Items listed in a dataset>
______________________________
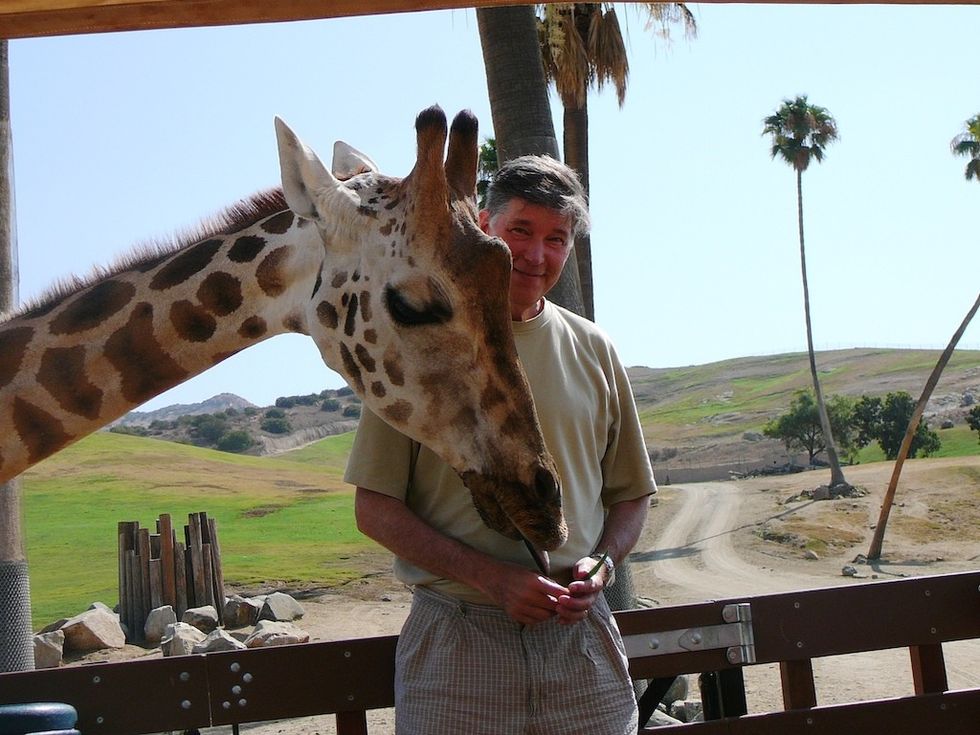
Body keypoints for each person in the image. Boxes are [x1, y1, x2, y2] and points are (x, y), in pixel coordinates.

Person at [345, 154, 657, 735]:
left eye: (556, 238)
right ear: (485, 226)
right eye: (521, 231)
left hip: (581, 645)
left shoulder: (595, 350)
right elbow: (374, 508)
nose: (537, 256)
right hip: (457, 647)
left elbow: (631, 496)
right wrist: (491, 578)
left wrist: (603, 563)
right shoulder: (416, 343)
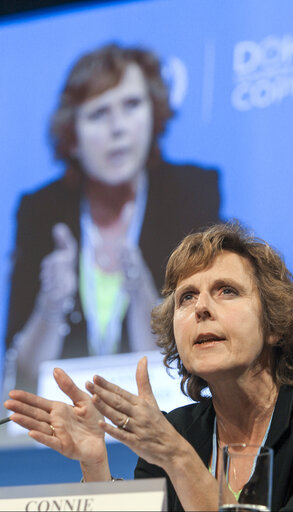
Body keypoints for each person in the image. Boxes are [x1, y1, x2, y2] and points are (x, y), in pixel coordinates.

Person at [5, 221, 293, 511]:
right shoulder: (177, 430)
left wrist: (176, 456)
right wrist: (95, 464)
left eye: (227, 291)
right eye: (187, 297)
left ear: (275, 326)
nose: (202, 308)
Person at [4, 43, 220, 393]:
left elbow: (194, 361)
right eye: (99, 113)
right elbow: (22, 376)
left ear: (154, 116)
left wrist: (139, 290)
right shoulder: (40, 210)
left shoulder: (191, 193)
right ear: (73, 137)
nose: (118, 127)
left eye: (132, 105)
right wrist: (50, 306)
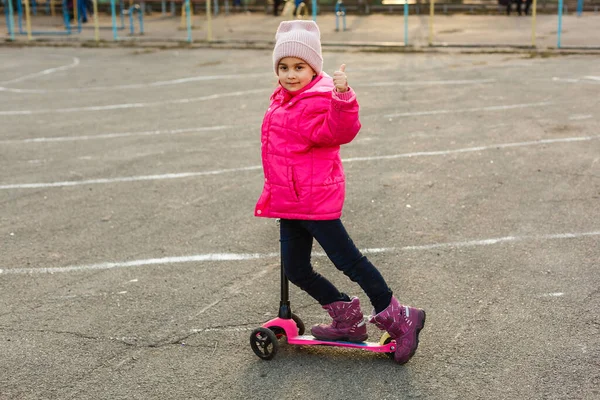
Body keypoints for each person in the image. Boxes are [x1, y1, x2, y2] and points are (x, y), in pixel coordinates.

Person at [254, 20, 426, 364]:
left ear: (313, 68)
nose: (290, 74)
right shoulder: (283, 99)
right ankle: (347, 320)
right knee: (297, 269)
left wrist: (343, 98)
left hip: (315, 199)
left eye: (299, 67)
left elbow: (341, 129)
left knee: (349, 261)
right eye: (283, 67)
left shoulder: (321, 99)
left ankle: (400, 316)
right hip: (289, 202)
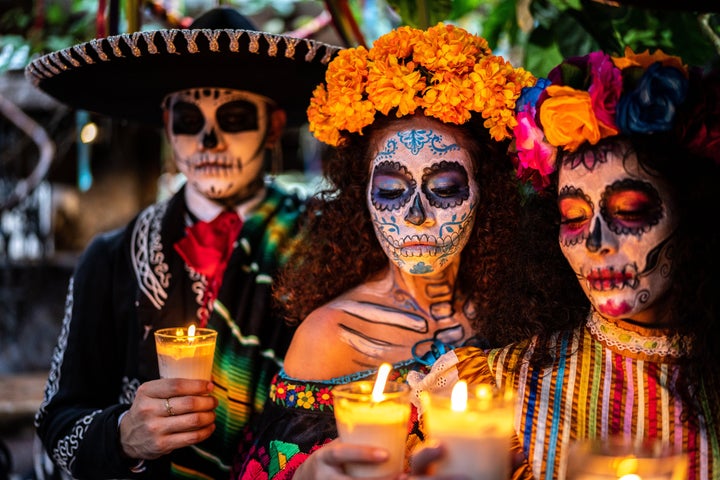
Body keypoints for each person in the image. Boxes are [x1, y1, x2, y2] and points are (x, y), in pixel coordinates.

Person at [233, 23, 588, 479]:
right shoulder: (328, 338)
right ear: (362, 197)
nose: (416, 214)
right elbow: (266, 469)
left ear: (488, 194)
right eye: (391, 190)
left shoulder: (526, 306)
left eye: (443, 188)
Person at [24, 8, 340, 479]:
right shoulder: (111, 258)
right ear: (168, 127)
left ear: (273, 126)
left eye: (233, 117)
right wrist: (124, 434)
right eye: (189, 119)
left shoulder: (327, 246)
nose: (208, 141)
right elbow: (58, 423)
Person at [409, 48, 720, 479]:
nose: (595, 242)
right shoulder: (490, 390)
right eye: (573, 217)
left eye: (628, 211)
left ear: (696, 214)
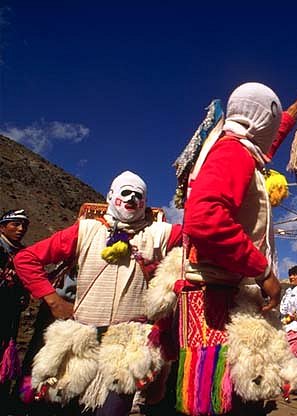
______________________________
TO DO>
No pictures go in the copy. Set down all the data exactly.

ANSWER SPACE>
Body keypoints for each person in the image. Boxes are [x1, y1, x2, y2] and points are (x, y), in pixel coordinates.

Person at [345, 154, 657, 735]:
left eye: (556, 238)
right ear: (485, 226)
right eye: (521, 231)
left hip: (581, 645)
left shoulder: (595, 350)
right elbow: (374, 508)
nose: (537, 256)
right hip: (457, 647)
left elbow: (631, 496)
right wrist: (491, 578)
left wrist: (603, 563)
right shoulder: (416, 343)
Body keypoints for each person in the image. Boxes are [x1, y1, x2, y2] and points are (x, y), in pixel coordinates.

Person at [5, 221, 293, 511]:
right shoulder: (177, 430)
left wrist: (176, 456)
right wrist: (95, 464)
left eye: (227, 291)
right eye: (187, 297)
left ear: (275, 326)
nose: (202, 308)
Person at [4, 43, 220, 393]:
left elbow: (194, 361)
right eye: (99, 113)
right elbow: (22, 376)
left ear: (154, 116)
left wrist: (139, 290)
right shoulder: (40, 210)
left shoulder: (191, 193)
right ear: (73, 137)
nose: (118, 127)
left eye: (132, 105)
right wrist: (50, 306)
Body keypoints for each person in the image. Boxes are [x1, y1, x2, y2] and points are (x, y), in pixel coordinates.

Person at [254, 20, 426, 364]:
left ear: (313, 68)
nose: (290, 74)
right shoulder: (283, 99)
right ankle: (347, 320)
right knee: (297, 269)
left wrist: (343, 98)
left hip: (315, 199)
left eye: (299, 67)
left elbow: (341, 129)
left knee: (349, 261)
right eye: (283, 67)
left shoulder: (321, 99)
left ankle: (400, 316)
right hip: (289, 202)
Body keypoints for each person in the image. Boxes are [x1, y1, x2, y2] and points are (x, y), in pixel coordinates.

Person at [233, 23, 588, 479]:
right shoulder: (328, 338)
right ear: (362, 197)
nose: (416, 214)
right elbow: (266, 469)
left ear: (488, 194)
right eye: (391, 190)
left shoulder: (526, 306)
left eye: (443, 188)
Person at [24, 8, 340, 479]:
right shoulder: (111, 258)
right ear: (168, 127)
left ear: (273, 126)
left eye: (233, 117)
right wrist: (124, 434)
right eye: (189, 119)
left shoulder: (327, 246)
nose: (208, 141)
right elbow: (58, 423)
Person at [409, 48, 720, 479]:
nose: (595, 242)
right shoulder: (490, 390)
right eye: (573, 217)
left eye: (628, 211)
left ear: (696, 214)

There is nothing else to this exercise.